The US Navy is experimenting with a replacement for GPS (which doesn’t work underwater) in the form of cosmic muons (which do.) Task & Purpose’s report begins,
Task & Purpose said:
The Navy is researching a new technology that could help sailors and Marines navigate in places where the Global Positioning System just doesn’t work.Unlike GPS signals, cosmic ray muons are a natural source of radiation that can pass through rock, buildings and earth and can be used at high latitudes north of the Arctic Circle, where GPS satellites do not work well due to their orbital constraints, the Office of Naval Research wrote in a press release on Tuesday.
(The Navy is testing a GPS-like device that doesn’t require satellites “The future is extremely bright for this line of research.”.) The press release the article mentions is How Science is Finding Ways to Navigate in GPS-Denied Environments
The Task and Purpose piece also quotes from a paper published in Nature Scientific Reports Muometric positioning system (μPS) with cosmic muons as a new underwater and underground positioning technique in 2020, [B]y utilizing this universality and relativistic nature, cosmic muons have a potential to be used for positioning the receiver detector located underwater or underground three dimensionally with a great accuracy.
From what the Nature article, which is a challenging read, says, the technique’s based on measuring the flight time of highly-relativistic muons between a reference detector at the surface and the final detector under the water. There are three or more reference detectors arrayed on the surface with positions and time-references determined by GPS. Presumably the underwater detector also needs to know what time it. The final picture shows a cable joining the surface detector and the underwater detector (which seems to somewhat defeat the purpose). It also talks about taking ~100 days to make a measurement.
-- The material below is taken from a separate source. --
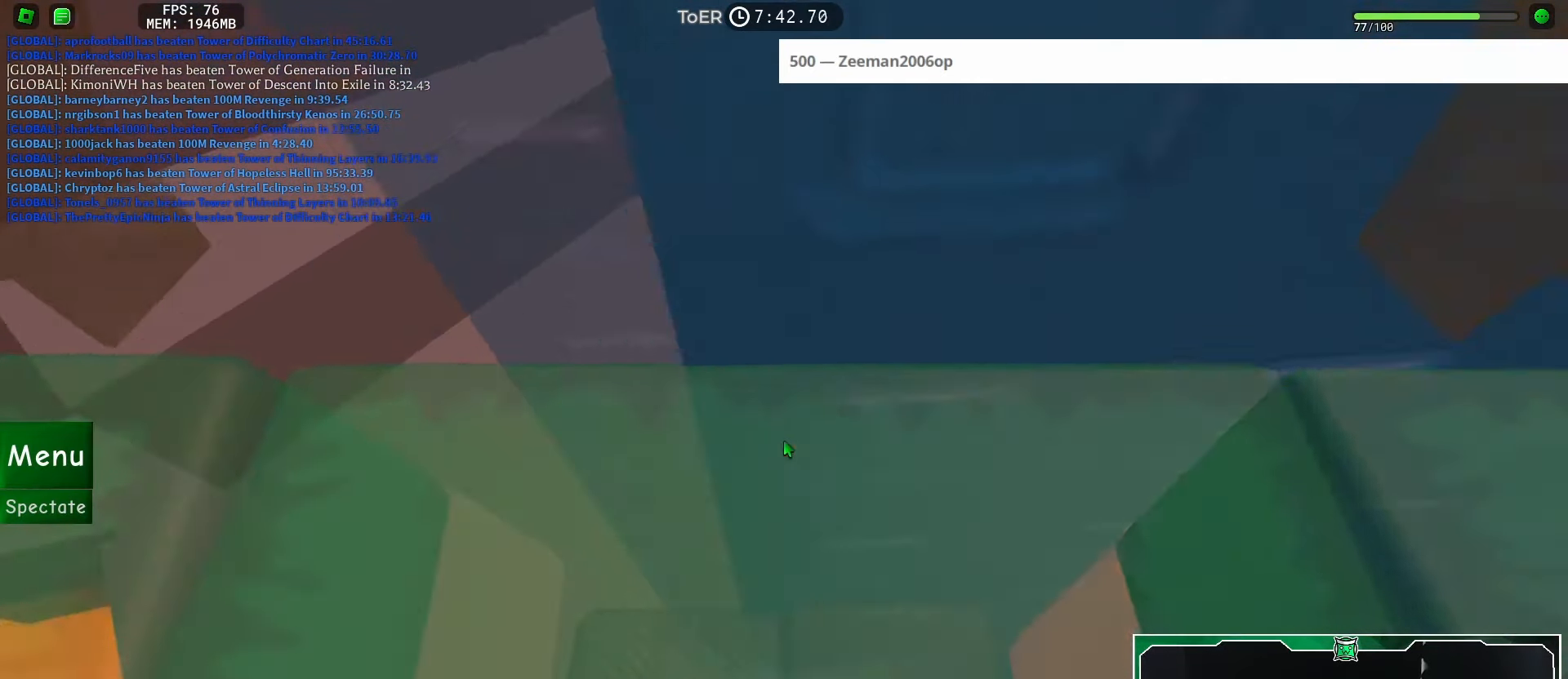
{"keys": [], "mouse": [], "events": [[16, "a", "up"], [33, "w", "up"], [200, "a", "down"], [200, "w", "down"], [233, "a", "up"], [233, "w", "up"], [417, "a", "down"], [417, "w", "down"], [433, "a", "up"], [433, "w", "up"]]}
It appears (to me) that the technique described in this paper is aimed at making very accurate measurements of slow seafloor movements. Otherwise, I’m not sure how one would do this. EM waves (laser beams?) and pressure waves (sonar) probably don’t propagate well enough or with sufficiently reliable velocity, especially in water with temperature and salinity gradients, etc. The muons supposedly travel very close to the speed of light, >0.9999999c.